• Work to be completed:
Look through the listing and locate every line containing the word "Disney"; copy those lines.

• Dataset records:

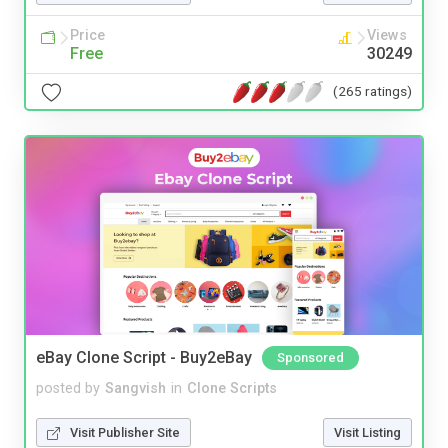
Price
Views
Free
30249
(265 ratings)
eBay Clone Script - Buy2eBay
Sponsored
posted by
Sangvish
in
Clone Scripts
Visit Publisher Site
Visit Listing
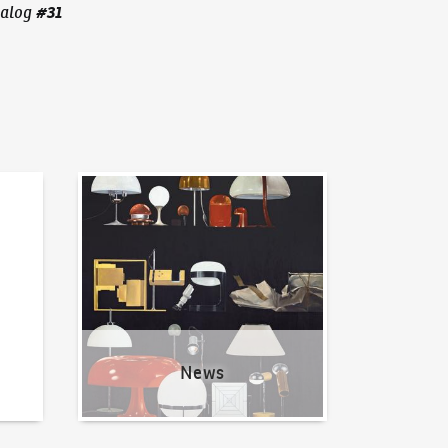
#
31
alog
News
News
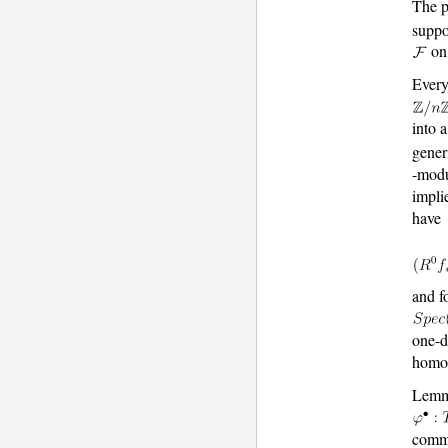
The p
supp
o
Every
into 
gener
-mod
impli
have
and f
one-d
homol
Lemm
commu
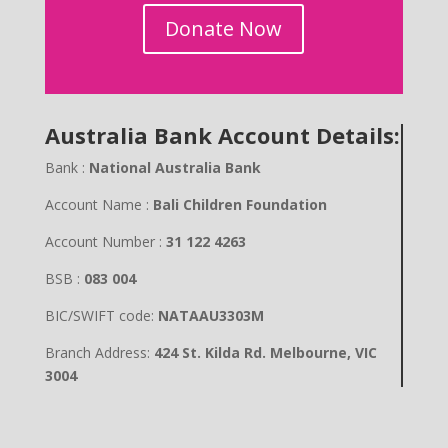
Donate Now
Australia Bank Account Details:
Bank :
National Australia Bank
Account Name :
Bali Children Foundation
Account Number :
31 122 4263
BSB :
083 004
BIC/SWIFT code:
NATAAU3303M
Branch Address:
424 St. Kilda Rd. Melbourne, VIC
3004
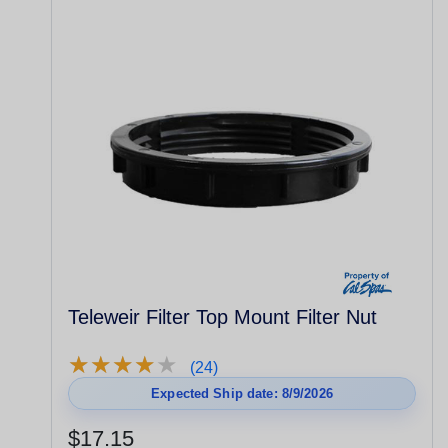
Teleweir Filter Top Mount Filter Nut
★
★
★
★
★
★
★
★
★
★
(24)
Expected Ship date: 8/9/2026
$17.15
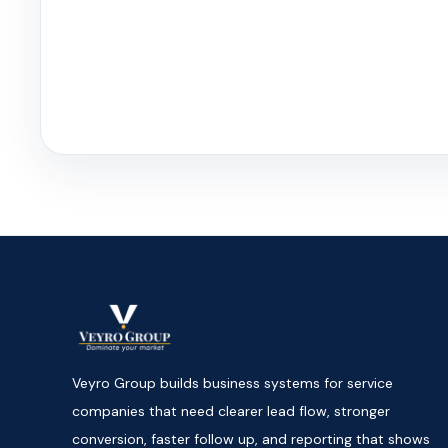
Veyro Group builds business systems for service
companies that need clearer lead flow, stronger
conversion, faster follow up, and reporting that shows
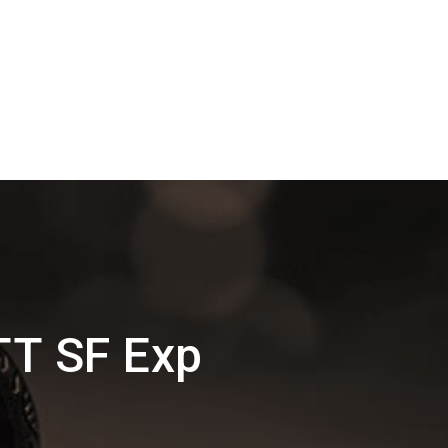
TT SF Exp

==

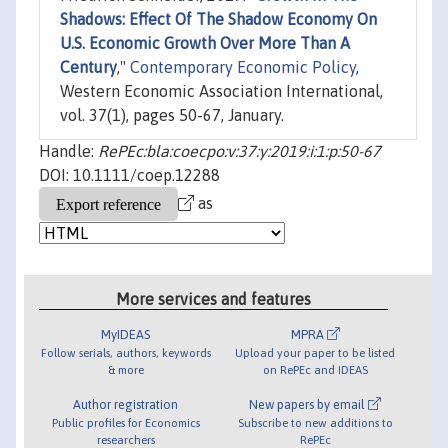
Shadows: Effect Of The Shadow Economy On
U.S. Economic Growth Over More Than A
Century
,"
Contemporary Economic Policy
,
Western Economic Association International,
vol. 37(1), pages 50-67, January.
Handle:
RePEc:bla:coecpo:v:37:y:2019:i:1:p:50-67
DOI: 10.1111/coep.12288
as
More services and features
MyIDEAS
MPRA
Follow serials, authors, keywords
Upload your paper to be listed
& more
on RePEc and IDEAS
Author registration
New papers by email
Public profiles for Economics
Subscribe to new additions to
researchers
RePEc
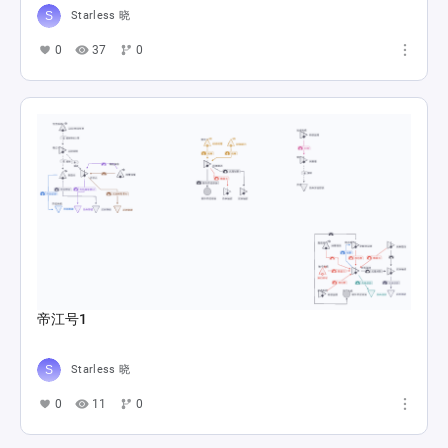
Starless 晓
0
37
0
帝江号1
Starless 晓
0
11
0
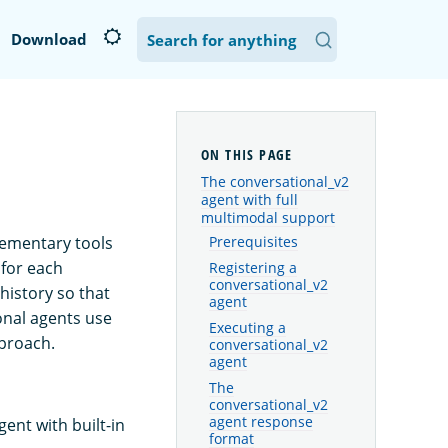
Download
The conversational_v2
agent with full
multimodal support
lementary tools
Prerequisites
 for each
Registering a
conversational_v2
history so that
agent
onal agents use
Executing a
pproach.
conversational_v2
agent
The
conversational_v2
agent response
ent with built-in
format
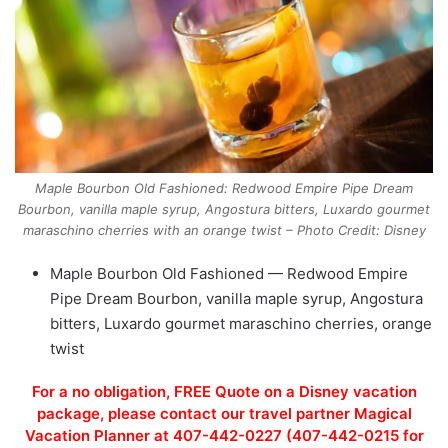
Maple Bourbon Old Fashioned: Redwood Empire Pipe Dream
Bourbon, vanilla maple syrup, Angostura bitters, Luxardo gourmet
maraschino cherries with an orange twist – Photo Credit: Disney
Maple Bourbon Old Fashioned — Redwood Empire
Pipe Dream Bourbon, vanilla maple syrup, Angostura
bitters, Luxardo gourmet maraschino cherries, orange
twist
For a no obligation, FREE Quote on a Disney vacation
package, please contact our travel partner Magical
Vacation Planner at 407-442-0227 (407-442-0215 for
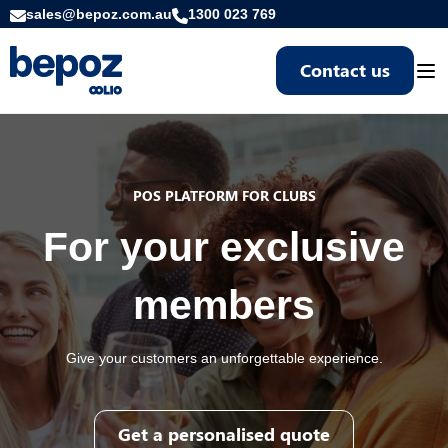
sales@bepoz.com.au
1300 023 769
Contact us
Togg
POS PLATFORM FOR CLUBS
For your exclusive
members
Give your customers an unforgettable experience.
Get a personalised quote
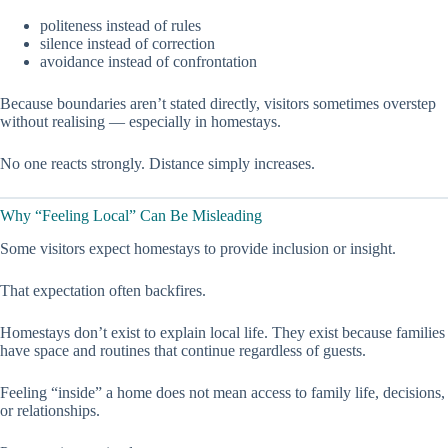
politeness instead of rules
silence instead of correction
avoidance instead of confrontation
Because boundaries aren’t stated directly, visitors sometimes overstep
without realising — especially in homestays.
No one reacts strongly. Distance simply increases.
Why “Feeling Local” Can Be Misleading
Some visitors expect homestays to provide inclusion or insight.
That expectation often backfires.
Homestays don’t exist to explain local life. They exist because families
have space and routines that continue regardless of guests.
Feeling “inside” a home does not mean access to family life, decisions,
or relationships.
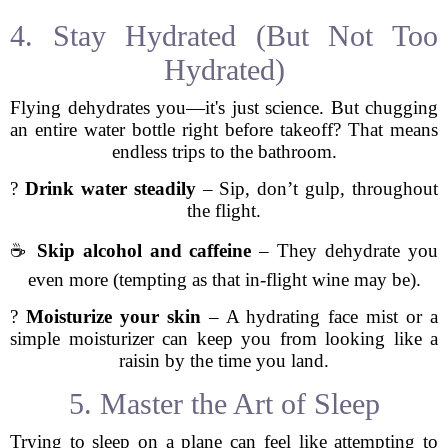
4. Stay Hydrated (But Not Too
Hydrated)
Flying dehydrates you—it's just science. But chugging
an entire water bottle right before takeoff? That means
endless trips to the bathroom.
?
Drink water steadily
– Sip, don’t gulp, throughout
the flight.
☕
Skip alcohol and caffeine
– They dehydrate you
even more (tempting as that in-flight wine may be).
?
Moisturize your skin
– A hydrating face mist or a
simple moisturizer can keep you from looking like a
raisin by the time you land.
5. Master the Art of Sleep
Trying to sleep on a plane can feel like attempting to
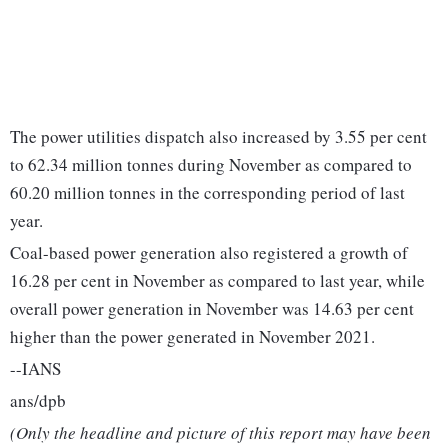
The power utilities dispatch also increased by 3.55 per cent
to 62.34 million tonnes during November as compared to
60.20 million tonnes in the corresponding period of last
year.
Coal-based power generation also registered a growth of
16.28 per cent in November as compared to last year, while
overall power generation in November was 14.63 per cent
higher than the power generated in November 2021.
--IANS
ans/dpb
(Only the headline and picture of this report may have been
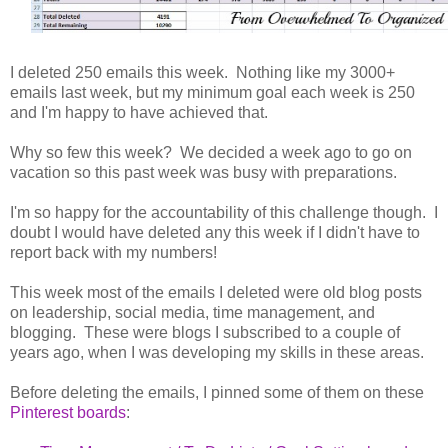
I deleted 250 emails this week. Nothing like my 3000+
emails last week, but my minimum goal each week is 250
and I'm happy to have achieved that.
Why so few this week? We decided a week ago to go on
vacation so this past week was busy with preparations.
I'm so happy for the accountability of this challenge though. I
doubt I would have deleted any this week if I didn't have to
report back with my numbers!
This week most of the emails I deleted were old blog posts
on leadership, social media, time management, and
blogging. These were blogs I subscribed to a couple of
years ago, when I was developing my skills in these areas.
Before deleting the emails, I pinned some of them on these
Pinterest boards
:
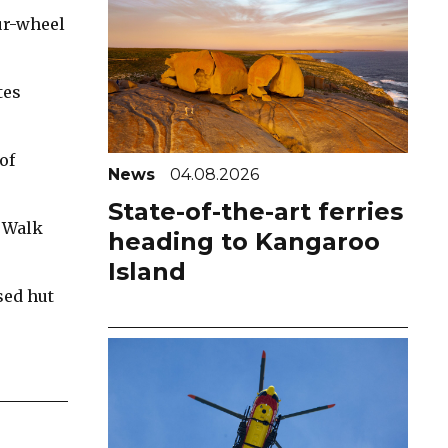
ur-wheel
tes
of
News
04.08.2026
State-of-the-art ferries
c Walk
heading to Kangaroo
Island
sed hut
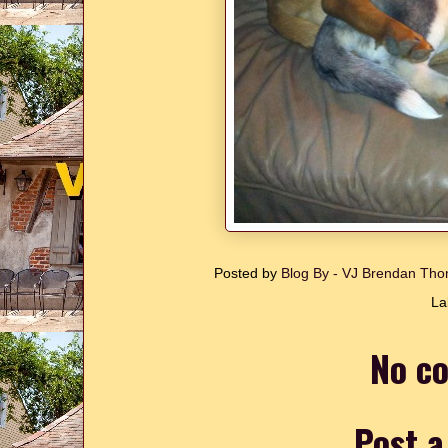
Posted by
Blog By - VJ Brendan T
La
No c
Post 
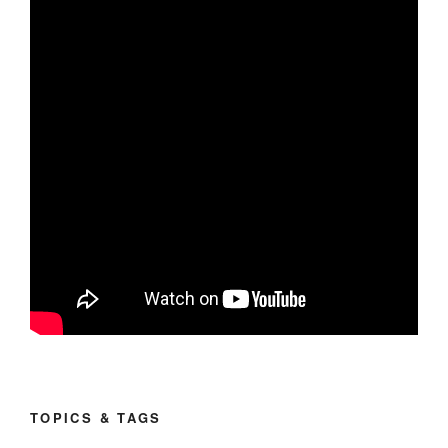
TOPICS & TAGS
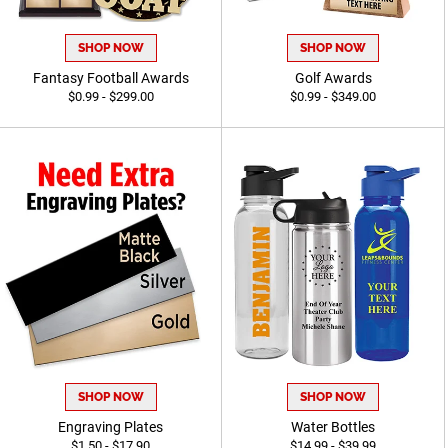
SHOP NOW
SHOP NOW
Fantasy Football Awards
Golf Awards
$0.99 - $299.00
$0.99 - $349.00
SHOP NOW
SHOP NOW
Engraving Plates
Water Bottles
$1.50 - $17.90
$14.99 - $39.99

• Answer space:
maraschino cherries with an orange twist – Photo Credit: Disney
For a no obligation, FREE Quote on a Disney vacation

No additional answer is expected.